Hey guys, i'm going to be in Garden City Beach area, 8 miles south of MB, for my spring break, march 6-11th, and am wondering if it's worth surf fishing this time of the year. I haven't heard too many good things about surf fishing, so if anyone has heard anything or has any advice feel free to reply!! 

Thanks,
Brian


----------



## hokieboy (Jan 19, 2006)

If you like skates then bro u will have a ball. Besides that nothin really maybe a doggie or too. My suggestion is enjoy myrtle and dont fool with the fishing...


----------



## GCsurfishingirl (Feb 28, 2006)

*don't fool with fishin?*

I don't know what's happening surf fishing this time of year but its pretty good in October!
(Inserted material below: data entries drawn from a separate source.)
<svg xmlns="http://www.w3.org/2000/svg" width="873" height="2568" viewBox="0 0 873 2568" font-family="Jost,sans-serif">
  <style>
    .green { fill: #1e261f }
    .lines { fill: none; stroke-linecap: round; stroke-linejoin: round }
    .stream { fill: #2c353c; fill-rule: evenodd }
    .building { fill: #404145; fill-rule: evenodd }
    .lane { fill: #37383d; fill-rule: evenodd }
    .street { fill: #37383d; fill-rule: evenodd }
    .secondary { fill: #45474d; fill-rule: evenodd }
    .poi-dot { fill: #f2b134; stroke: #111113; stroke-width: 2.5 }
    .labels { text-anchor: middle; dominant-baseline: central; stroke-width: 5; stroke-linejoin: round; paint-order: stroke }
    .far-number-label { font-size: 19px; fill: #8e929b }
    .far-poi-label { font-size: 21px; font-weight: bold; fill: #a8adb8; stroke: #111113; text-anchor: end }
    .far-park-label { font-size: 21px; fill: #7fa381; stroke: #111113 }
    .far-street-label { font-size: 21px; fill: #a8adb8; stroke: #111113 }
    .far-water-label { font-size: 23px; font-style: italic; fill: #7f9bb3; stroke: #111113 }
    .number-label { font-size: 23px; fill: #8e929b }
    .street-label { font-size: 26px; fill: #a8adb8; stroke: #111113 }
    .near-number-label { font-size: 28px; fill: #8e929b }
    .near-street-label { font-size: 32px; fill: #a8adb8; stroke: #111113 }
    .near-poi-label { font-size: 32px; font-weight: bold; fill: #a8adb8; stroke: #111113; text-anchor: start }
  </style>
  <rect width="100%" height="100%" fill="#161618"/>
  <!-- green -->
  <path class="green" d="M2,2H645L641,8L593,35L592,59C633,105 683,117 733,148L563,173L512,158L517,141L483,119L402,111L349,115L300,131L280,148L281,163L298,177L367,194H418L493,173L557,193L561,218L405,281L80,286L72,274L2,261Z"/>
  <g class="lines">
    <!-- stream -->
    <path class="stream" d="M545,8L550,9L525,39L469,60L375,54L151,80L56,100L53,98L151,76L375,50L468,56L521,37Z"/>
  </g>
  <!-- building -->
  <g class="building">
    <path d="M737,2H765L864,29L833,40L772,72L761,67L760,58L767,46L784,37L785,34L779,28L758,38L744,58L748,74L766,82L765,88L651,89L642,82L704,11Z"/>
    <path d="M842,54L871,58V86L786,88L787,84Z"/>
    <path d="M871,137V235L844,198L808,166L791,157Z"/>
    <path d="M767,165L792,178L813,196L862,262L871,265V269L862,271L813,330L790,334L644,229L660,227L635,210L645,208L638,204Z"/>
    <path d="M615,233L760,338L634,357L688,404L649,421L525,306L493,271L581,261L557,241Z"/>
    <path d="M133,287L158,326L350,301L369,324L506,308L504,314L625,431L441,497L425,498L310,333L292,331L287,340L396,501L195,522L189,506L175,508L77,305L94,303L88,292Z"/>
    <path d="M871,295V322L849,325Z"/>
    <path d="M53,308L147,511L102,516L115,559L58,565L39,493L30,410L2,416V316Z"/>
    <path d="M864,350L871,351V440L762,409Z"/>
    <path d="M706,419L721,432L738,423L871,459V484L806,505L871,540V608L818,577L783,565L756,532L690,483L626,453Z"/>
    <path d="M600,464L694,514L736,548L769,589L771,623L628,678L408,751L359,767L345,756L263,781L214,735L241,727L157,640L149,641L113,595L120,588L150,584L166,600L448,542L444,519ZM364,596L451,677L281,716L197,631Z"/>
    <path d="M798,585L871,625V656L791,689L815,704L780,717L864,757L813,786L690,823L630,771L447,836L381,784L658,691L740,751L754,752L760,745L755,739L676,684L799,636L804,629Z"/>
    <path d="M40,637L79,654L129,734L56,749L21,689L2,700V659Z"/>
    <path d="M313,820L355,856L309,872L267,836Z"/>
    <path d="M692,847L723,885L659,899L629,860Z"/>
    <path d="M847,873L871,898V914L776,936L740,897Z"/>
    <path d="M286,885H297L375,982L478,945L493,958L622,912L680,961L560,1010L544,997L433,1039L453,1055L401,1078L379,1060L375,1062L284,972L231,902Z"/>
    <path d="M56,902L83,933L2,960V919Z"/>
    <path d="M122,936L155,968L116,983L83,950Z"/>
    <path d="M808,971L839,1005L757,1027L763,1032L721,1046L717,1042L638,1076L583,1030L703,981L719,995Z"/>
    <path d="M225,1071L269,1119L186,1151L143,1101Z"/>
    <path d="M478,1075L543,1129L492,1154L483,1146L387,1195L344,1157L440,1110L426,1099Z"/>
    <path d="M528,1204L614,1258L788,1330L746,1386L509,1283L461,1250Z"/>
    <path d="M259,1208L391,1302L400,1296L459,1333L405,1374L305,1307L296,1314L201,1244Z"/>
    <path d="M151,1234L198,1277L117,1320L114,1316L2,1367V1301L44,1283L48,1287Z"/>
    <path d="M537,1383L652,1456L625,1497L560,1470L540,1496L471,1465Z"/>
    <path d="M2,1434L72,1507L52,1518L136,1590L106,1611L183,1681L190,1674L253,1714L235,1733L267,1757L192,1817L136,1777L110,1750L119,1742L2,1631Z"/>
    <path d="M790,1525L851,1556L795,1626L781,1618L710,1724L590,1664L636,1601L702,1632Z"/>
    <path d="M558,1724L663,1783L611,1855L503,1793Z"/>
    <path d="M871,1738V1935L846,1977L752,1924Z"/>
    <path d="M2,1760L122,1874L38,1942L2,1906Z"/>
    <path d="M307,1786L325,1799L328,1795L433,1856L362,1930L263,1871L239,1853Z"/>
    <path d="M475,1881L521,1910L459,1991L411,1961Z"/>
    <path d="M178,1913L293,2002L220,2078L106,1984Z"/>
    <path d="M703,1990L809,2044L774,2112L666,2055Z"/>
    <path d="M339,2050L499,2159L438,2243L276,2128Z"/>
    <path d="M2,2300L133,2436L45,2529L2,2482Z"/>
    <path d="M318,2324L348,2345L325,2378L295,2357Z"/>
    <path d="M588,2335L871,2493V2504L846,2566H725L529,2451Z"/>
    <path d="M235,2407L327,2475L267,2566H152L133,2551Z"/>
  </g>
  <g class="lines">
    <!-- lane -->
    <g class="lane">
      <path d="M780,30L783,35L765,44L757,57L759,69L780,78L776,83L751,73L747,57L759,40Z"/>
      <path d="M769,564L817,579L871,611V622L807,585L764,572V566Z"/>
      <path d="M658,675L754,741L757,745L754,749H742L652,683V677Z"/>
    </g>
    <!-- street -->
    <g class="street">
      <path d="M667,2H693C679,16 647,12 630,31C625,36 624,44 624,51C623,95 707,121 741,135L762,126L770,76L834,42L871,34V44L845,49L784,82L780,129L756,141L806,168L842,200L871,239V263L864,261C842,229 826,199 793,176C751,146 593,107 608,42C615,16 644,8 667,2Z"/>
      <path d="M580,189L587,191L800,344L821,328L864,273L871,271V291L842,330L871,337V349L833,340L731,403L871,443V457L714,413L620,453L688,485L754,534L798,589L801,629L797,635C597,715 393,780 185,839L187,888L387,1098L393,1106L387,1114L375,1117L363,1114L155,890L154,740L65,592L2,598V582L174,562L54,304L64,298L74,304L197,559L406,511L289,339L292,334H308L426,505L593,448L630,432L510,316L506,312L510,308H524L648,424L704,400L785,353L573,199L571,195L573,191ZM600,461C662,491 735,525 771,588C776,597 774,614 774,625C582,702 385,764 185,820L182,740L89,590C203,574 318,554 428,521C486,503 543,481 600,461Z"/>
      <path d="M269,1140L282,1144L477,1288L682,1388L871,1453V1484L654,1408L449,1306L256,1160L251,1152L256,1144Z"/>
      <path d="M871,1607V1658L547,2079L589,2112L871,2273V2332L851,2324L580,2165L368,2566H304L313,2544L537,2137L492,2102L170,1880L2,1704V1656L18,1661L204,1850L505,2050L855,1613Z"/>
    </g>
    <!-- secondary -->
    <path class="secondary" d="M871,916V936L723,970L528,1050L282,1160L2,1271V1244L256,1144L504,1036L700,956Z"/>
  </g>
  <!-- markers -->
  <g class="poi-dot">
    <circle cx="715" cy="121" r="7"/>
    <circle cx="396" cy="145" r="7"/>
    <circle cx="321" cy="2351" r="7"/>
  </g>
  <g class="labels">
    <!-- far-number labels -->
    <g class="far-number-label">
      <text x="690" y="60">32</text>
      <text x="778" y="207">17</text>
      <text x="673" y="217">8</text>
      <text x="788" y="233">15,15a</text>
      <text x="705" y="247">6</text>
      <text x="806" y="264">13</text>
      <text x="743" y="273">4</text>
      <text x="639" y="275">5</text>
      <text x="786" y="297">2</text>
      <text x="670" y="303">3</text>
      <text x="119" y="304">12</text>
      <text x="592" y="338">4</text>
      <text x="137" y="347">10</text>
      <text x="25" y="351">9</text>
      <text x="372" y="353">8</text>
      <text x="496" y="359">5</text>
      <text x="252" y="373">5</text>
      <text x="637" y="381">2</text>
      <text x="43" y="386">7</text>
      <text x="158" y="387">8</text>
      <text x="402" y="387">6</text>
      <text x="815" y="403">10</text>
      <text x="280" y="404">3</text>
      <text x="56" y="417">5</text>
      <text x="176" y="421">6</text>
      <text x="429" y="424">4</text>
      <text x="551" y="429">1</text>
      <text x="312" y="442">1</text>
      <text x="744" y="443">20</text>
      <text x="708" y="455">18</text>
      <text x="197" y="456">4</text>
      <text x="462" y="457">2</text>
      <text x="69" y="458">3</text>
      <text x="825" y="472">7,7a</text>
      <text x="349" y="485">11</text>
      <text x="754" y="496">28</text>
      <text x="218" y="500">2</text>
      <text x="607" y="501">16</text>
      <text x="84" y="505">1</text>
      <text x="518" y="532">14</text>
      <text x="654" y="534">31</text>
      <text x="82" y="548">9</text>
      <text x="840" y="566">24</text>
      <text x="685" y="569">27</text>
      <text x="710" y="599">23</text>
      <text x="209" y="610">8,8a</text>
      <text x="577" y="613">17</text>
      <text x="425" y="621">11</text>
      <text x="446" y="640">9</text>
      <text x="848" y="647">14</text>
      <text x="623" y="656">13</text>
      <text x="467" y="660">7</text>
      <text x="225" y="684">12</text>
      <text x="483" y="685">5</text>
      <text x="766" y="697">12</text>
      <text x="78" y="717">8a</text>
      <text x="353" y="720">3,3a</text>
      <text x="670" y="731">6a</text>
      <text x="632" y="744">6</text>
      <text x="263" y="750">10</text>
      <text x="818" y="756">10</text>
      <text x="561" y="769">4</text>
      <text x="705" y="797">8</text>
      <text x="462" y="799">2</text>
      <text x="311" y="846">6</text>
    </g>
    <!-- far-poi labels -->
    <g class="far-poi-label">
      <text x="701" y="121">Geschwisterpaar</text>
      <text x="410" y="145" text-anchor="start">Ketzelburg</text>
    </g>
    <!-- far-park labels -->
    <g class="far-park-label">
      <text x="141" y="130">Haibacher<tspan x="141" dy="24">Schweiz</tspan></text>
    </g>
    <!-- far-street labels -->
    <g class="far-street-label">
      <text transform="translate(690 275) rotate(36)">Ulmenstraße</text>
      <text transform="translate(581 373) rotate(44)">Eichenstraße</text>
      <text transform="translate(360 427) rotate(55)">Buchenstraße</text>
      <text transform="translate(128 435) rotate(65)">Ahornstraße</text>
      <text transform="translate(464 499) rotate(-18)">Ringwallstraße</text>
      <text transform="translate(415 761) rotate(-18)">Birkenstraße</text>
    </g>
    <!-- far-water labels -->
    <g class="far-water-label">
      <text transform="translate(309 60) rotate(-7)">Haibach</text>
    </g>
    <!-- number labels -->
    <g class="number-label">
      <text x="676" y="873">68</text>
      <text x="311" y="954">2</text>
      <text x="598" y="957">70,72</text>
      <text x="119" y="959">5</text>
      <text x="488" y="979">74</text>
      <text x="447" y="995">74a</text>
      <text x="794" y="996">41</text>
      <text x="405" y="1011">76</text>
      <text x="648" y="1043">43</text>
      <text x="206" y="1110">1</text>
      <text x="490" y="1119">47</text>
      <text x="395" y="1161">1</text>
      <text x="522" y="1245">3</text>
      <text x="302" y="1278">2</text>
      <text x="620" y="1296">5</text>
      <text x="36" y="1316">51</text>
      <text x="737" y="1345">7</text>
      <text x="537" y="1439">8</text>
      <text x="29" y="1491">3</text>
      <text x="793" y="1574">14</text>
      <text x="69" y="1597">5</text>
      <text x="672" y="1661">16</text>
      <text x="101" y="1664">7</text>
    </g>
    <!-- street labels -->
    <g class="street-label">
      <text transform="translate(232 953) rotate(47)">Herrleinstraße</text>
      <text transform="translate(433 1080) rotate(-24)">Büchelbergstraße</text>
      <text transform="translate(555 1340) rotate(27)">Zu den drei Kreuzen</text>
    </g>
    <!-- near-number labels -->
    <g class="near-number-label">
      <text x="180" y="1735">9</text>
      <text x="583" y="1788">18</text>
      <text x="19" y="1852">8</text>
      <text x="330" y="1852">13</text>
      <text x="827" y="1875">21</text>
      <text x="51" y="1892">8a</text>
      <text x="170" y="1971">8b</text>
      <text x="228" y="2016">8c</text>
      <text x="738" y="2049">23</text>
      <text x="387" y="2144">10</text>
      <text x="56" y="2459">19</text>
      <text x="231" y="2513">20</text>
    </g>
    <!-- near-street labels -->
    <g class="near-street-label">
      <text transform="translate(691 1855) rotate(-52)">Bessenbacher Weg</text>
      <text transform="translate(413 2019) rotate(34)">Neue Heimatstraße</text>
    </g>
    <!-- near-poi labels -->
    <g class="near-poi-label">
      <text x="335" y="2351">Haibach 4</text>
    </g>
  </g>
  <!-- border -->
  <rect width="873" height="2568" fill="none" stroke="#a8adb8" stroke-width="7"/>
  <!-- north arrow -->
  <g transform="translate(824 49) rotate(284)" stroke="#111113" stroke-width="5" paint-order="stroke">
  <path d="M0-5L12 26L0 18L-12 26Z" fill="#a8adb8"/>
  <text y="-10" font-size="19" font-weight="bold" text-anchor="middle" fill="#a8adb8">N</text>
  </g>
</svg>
I think its fun even when you're not catching much! Take your poles anyway!


----------



## MBsandflea (Jun 27, 2004)

You may catch something other than sharks or skates, its supposed to be over 70 a few days this week and the water may warm up a bit. Warmer water will mean a few bites are possible, but if stays in the 20s and 30s at night that'll cut into your chances alot.


----------



## hokieboy (Jan 19, 2006)

Dont fool with fishing? Maybe i should rephrase that. It is always good to wet a line but i wouldnt get your hopes up. But who knows there could be something good out there swimming around, and going against what i said earlier, there is only one way to find out...


----------



## emanuel (Apr 2, 2002)

Probably whiting and blues, maybe some flounder. Try the pier at Garden City, I love fishing there. There's some monster reds there in the fall.


----------